* DOCUMENT PASSAGE *
The interim financial statements of Industrial Minerals, Inc. (the “Company”), for the period ended March 31, 2011 and the notes thereto (the “Financial Statements”) have been prepared in accordance with generally accepted accounting principles for the interim financial information with the instructions to Form 10-Q and Rule 8-03 of Regulation S-X.  Accordingly, the Financial Statements do not include all of the information and footnotes required by generally accepted accounting principles for complete financial statements. In the opinion of the Company's management, all adjustments (consisting of only normal accruals) considered necessary for a fair presentation have been included.

For further information, refer to the financial statements and notes thereto included in the Company's Annual Report on Form 10K for the year ended December 31, 2010.

The Company's fiscal year-end is December 31.

For Three Months Ended March 31, 2011

The Company consolidated the results of Northern Graphite Corporation (“Northern”) in its financial statements up until December 31, 2010.  As of January 7, 2011, the Company determined that it would no longer consolidate Northern in its financial statements for the period ending March 31, 2011. Accordingly, the Company deconsolidated Northern from the financial statements effective January 7, 2011 and the financial statements for the period ending March 31, 2011 are presented on a non-consolidated basis whereas the comparative financial statements for the period ending December 31 and March 31, 2010 are presented on a consolidated basis.
 
Exchange Rates & U.S. Dollar

All assets and liabilities are translated using period-end exchange rates. Statements of operations items are translated using average exchange rates for the period. The resulting translation adjustment is recorded within accumulated other comprehensive loss, a separate component of stockholders' equity. Foreign currency transaction gains and losses are recognized in the consolidated statements of operations, including unrealized gains and losses on short-term inter-company obligations using period-end exchange rates. Unrealized gains and losses on long-term inter-company obligations are recognized within accumulated other comprehensive loss, a separate component of stockholders' equity.

* RECORDS PROVIDED *
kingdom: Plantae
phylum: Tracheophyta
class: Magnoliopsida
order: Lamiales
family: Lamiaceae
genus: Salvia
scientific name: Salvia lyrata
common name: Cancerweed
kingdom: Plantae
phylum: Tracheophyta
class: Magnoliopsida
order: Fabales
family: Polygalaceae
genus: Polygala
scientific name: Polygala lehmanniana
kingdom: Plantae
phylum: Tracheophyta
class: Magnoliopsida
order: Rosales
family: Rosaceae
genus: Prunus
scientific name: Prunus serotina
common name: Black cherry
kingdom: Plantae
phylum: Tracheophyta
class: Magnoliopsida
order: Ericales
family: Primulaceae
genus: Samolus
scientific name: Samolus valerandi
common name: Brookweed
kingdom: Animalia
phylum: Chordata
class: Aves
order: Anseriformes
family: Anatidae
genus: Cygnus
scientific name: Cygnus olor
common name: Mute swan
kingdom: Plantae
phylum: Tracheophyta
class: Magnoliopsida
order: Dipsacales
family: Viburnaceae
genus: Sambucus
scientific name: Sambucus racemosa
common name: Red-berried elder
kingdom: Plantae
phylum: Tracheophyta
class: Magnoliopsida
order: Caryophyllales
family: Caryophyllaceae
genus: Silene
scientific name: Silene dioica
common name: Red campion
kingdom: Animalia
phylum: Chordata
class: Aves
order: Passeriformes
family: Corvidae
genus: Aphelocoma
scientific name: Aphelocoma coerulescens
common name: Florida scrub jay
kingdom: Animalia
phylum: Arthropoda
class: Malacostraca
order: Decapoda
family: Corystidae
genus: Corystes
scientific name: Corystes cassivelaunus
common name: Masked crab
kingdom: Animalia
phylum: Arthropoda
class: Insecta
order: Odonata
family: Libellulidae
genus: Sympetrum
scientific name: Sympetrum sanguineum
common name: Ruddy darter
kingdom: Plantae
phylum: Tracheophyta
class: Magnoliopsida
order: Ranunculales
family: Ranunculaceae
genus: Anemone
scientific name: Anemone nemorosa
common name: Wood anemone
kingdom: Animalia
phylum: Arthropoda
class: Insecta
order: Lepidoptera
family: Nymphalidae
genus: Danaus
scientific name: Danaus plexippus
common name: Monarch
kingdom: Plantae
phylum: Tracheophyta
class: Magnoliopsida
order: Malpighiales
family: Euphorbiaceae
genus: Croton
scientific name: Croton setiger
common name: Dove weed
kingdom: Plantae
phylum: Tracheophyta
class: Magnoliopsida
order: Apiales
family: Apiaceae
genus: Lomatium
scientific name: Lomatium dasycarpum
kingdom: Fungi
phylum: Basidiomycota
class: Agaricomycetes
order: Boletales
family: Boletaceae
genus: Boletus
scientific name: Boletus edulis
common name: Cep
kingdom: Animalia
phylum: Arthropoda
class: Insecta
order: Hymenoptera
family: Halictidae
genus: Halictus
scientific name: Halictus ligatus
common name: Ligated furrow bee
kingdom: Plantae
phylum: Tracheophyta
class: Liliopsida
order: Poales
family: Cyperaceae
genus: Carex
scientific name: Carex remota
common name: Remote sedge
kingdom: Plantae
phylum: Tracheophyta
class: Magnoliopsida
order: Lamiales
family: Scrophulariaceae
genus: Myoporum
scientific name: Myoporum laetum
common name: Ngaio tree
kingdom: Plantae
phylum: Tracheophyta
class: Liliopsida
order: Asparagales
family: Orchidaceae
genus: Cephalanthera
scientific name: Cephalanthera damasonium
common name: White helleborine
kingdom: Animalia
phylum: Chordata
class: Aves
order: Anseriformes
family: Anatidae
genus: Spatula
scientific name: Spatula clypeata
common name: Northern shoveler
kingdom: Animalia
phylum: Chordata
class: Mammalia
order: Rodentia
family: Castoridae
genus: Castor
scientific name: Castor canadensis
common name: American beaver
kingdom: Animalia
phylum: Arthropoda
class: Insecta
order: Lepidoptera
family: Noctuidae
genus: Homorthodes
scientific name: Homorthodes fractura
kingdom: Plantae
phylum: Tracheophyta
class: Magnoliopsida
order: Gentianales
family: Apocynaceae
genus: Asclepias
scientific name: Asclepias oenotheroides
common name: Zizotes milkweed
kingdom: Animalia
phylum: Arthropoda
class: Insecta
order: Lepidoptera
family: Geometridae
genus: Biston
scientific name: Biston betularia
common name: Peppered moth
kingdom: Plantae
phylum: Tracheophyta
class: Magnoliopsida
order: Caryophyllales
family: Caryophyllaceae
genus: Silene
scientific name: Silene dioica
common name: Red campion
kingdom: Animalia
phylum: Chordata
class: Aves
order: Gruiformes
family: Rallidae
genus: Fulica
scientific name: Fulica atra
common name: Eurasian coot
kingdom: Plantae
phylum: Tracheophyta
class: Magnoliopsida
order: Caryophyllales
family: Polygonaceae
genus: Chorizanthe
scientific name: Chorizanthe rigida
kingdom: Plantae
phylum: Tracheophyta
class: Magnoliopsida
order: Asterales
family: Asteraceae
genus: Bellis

* WORK INSTRUCTIONS *
From the passage on the Industrial Minerals interim financial statements, return the text between "For further information, refer" and "is December 31.", inclusive, copied word for word.

* SOLUTION FOR THIS PROBLEM *
For further information, refer to the financial statements and notes thereto included in the Company's Annual Report on Form 10K for the year ended December 31, 2010.

The Company's fiscal year-end is December 31.